Thirteen Arizona county attorneys are urging Gov. Jan Brewer to halt the state’s medical-marijuana program, saying state employees will be facilitating federal crimes when they issue licenses to pot dispensaries.
The lawyers signed onto a three-page July 24 letter authored by Yavapai County Attorney Sheila Polk, who requests that the governor prevent the state’s issuance of licenses for medical-marijuana dispensaries because the state program is pre-empted by the federal Controlled Substances Act.
he latest round of correspondence over the controversial program comes as the state Department of Health Services prepares for an Aug. 7 lottery to select 99 out of 486 applicants to run medical-marijuana dispensaries throughout the state.
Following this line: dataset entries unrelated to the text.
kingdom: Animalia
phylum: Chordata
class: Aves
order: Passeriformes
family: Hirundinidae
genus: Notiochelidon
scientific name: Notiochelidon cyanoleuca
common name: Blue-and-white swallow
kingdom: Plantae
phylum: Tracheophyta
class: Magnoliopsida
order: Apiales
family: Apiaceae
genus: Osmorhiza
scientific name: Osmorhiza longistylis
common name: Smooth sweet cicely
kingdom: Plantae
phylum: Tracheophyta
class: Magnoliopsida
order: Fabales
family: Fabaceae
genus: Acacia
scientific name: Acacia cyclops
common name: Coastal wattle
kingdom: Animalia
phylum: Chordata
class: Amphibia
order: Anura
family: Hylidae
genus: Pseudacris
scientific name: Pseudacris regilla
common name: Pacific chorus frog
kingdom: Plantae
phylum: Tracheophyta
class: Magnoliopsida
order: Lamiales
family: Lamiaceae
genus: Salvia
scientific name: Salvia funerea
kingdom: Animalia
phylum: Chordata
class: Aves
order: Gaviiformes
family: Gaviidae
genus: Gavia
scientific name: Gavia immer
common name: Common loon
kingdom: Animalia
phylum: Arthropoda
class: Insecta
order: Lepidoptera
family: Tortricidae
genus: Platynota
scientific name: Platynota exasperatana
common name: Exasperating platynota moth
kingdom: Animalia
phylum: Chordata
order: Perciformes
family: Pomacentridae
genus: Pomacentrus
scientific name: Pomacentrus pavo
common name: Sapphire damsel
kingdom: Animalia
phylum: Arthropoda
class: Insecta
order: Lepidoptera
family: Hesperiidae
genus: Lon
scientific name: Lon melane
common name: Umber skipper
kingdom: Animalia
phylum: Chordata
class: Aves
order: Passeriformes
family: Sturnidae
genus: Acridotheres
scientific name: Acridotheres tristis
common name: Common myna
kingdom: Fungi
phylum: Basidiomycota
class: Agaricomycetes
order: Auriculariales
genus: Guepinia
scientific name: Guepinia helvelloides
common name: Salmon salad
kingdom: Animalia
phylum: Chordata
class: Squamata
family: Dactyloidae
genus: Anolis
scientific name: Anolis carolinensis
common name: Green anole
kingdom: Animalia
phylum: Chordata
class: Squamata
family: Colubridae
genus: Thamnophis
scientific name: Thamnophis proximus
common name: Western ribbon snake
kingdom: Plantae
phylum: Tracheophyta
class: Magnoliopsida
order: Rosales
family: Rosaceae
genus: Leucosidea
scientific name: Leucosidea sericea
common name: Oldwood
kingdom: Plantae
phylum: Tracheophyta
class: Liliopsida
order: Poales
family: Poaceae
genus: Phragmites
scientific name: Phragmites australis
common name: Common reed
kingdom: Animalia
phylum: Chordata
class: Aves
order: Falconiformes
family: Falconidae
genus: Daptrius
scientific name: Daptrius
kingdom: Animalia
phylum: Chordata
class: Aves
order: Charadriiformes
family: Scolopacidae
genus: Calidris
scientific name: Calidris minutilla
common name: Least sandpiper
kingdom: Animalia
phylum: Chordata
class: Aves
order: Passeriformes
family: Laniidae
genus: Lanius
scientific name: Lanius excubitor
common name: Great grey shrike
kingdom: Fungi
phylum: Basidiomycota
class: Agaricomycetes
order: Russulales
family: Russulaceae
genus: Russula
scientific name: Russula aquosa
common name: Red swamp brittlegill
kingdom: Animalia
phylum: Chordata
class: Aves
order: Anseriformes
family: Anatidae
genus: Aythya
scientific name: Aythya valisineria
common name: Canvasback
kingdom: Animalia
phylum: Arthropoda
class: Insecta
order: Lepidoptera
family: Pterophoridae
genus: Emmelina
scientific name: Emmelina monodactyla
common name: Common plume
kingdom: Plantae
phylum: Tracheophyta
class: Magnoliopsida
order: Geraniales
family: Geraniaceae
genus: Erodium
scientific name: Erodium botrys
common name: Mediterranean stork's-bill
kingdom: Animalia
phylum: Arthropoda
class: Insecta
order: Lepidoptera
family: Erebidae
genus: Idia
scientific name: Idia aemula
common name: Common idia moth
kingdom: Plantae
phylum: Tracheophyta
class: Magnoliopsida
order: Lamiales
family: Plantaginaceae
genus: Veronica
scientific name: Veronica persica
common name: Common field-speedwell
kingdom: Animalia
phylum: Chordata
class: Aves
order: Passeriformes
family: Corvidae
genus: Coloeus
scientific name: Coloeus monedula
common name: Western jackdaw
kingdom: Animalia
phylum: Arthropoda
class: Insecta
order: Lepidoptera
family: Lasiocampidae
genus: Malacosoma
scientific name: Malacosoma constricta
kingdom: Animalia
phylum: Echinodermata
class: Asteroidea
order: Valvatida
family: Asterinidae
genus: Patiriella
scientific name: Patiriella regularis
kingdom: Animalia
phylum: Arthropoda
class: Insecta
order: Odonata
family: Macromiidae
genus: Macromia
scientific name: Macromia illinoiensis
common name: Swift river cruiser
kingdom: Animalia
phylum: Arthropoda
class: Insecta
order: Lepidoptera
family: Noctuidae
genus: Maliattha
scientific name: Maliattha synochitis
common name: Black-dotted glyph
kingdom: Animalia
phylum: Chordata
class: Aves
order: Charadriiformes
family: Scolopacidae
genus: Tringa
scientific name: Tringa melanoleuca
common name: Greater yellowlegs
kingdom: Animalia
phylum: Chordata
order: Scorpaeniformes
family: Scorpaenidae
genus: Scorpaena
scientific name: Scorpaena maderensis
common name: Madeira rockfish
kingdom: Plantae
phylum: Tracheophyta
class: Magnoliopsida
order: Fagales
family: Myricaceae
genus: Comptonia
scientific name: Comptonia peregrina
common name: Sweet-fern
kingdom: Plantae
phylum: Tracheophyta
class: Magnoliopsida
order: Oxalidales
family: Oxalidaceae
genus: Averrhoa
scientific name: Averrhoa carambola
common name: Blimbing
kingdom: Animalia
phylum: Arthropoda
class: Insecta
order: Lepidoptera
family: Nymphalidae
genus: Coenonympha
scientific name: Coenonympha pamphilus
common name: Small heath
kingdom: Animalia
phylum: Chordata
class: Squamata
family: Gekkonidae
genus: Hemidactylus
Under Arizona’s law, there is no limit to the amount of marijuana a dispensary can grow. Patients can obtain up to 21/2 ounces of medical pot every two weeks.
About 29,500 people have permission to smoke, eat or otherwise ingest medical marijuana to ease their ailments.
The overwhelming majority of medical-marijuana users reported chronic pain as their medical condition; other ailments include muscle spasms, hepatitis C, cancer and seizures.
State health officials declined to comment on Polk’s letter, which underscores their longtime concerns about the program.
In the past, state health officials have expressed concern they could be federally prosecuted for implementing the law.
In her letter, Polk pointed out that the federal government is seizing and closing medical-marijuana dispensaries in other states under the Controlled Substances Act.
Earlier this month, for example, Melinda Haag, the U.S. attorney for the Northern District of California, moved to shut down two locations of a dispensary with more than 100,000 medical-marijuana patients.
Polk wrote that she has been told Arizona’s newly appointed U.S. Attorney John Leonardo “fully intends to prevent any dispensaries from operating in Arizona by seizing each and every one as it opens and commits violations” of the federal act.